We will take a detailed look at that in the debugger:
(gdb) x/10i $rip
=> 0x400503 : jmp 0x400513
0x400505 : mov edi,0x40060c
0x40050a : call 0x4003f0
0x40050f : add DWORD PTR [rbp-0x4],0x1
0x400513 : cmp DWORD PTR [rbp-0x4],0x9
0x400517 : jle 0x400505
0x400519 : mov eax,0x0
0x40051e : leave
0x40051f : ret
0x400520: repz ret
The first instruction is cmp, comparing the variable i with 9:
(gdb) x/i $rip
=> 0x400513: cmp DWORD PTR [rbp-0x4],0x9
The next instruction is jle, which will jump is less than or equal to (9).
This uses the previous comparisons results stored in the eflags register, and if less than or equal to 9, rip will jump to the 0×400517 memory location:
(gdb) x/i $rip
=> 0x400517: jle 0x400505
In this instance, the previous comparison of 0 is less than 9, so rip will point to 0×400505 and result in printing “hello world” to the screen.
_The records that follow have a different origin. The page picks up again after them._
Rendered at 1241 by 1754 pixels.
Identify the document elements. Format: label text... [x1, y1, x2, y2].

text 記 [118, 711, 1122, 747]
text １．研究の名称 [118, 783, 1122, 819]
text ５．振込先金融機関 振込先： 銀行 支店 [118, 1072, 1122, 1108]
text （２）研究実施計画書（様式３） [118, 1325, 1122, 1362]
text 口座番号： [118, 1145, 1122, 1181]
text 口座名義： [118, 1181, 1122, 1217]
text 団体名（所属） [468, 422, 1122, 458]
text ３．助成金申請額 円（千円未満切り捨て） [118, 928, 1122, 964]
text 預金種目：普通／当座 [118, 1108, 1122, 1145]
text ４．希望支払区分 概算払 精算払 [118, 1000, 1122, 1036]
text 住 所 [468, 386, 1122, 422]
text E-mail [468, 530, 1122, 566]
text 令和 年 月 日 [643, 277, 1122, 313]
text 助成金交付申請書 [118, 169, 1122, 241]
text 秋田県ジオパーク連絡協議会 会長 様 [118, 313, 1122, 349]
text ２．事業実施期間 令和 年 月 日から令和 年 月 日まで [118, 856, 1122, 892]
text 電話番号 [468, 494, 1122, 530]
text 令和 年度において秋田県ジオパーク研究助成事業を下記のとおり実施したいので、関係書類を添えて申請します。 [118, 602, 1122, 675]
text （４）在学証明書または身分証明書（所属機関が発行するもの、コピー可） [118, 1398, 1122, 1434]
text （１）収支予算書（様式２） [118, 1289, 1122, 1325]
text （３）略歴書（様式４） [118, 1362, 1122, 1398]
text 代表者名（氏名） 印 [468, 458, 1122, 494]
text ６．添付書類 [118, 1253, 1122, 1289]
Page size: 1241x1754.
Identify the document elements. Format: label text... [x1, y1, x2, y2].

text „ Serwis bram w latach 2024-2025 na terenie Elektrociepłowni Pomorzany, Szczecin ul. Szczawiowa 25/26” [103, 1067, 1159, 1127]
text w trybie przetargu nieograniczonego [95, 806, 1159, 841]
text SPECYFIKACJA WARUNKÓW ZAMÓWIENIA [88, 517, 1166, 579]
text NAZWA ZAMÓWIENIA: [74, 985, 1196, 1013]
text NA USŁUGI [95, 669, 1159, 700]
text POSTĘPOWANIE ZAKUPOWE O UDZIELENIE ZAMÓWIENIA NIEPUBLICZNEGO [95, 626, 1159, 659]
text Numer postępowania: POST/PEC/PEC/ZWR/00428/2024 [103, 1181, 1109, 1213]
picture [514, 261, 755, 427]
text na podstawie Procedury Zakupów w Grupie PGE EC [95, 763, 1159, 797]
Therefore, using a debugger we can take a closer look at the instructions at rip.
The new instructions allowing us to print hello world to the screen
The new instructions are a combination of two and start off by moving the value, which is memory address 0x40060c into edi:
(gdb) nexti
8 puts("Hello, world!\n"); // put "Hello World" to the output.
(gdb) x/2i $rip
=> 0x400505 : mov edi,0x40060c
0x40050a: call 0x4003f0
Lets take a look at what is stored at memory address 0x40060c:
(gdb) x/6cb 0x40060c
0x40060c: 72 'H' 101 'e' 108 'l' 108 'l' 111 'o' 44 ','
That looks like the string we want to print, but it’s not very easy to read. We can use the string options to display the value as a string:
(gdb) x/s 0x40060c
0x40060c: "Hello, world!\n"
To complete the printing function, we need to step through to the second instruction required to call the print function:
(gdb) nexti
0x000000000040050a 8 puts("Hello, world!\n"); // put "Hello World" to the output.
(gdb) x/i $rip
=> 0x40050a: call 0x4003f0
As you can see, the hello world string has been printed to the screen:
(gdb) nexti
Hello, world!
6 for(i=0; i < 10; i++) // Loop 10 times.
Now we move onto the for loop.
We need to look at rip to see what it is doing next, and as you can see, the next two commands are completing the “for loop” by adding the value 1 to the variable i, therefore incrementing i=1, from i=0.
The second and third command should be very familiar as you have seen it earlier. The cmp command started off the “for loop” by comparing i to the value 9:
(gdb) x/2i $rip
=> 0x40050f : add DWORD PTR [rbp-0x4],0x1
0x400513 : cmp DWORD PTR [rbp-0x4],0x9
0x400517: jle 0x400505
So if i is less than or equal to 9, the above process will repeat again. Lets look at what happens when i=10, therefore ending the “for loop”:
(gdb) nexti
10 return 0; // Tell OS the program exited without errors.
(gdb) x/i $rip
=> 0x400519: mov eax,0x0
The code will execute through and exit without error by zeroing out the value in eax and exiting:
(gdb) nexti
0x00007ffff7a77d90 in __libc_start_main () from /lib/libc.so.6
(gdb) x/i $rip
=> 0x7ffff7a77d90: call 0x7ffff7a92410
So using what you’ve just learned
We can take a look at the fully disassembled C code to see what has been compiled into machine instruction:
minh-mint prog # gdb -q ./a.out
Reading symbols from /home/minh/Desktop/prog/a.out...done.
(gdb) disassemble main
Dump of assembler code for function main:
0x00000000004004f4 : push rbp
0x00000000004004f5 : mov rbp,rsp
0x00000000004004f8 : sub rsp,0x10
0x00000000004004fc : mov DWORD PTR [rbp-0x4],0x0
0x0000000000400503 : jmp 0x400513
0x0000000000400505 : mov edi,0x40060c
0x000000000040050a : call 0x4003f0
0x000000000040050f : add DWORD PTR [rbp-0x4],0x1
0x0000000000400513 : cmp DWORD PTR [rbp-0x4],0x9
0x0000000000400517 : jle 0x400505
0x0000000000400519 : mov eax,0x0
0x000000000040051e : leave
0x000000000040051f : ret
End of assembler dump.
(gdb) list
1
2
3 int main()
4 {
5 int i;
6 for(i=0; i < 10; i++) // Loop 10 times.
7 {
8 puts("Hello, world!\n"); // put "Hello World" to the output.
9 }
10 return 0; // Tell OS the program exited without errors.
11 {
I hope you guys have enjoy this short blog post, which should hopefully provide some additional information to aid in the transition from the Gray Hat Hacking Book, to the Shellcoder’s Handbook. Furthering your progress to becoming a successful reverse engineer.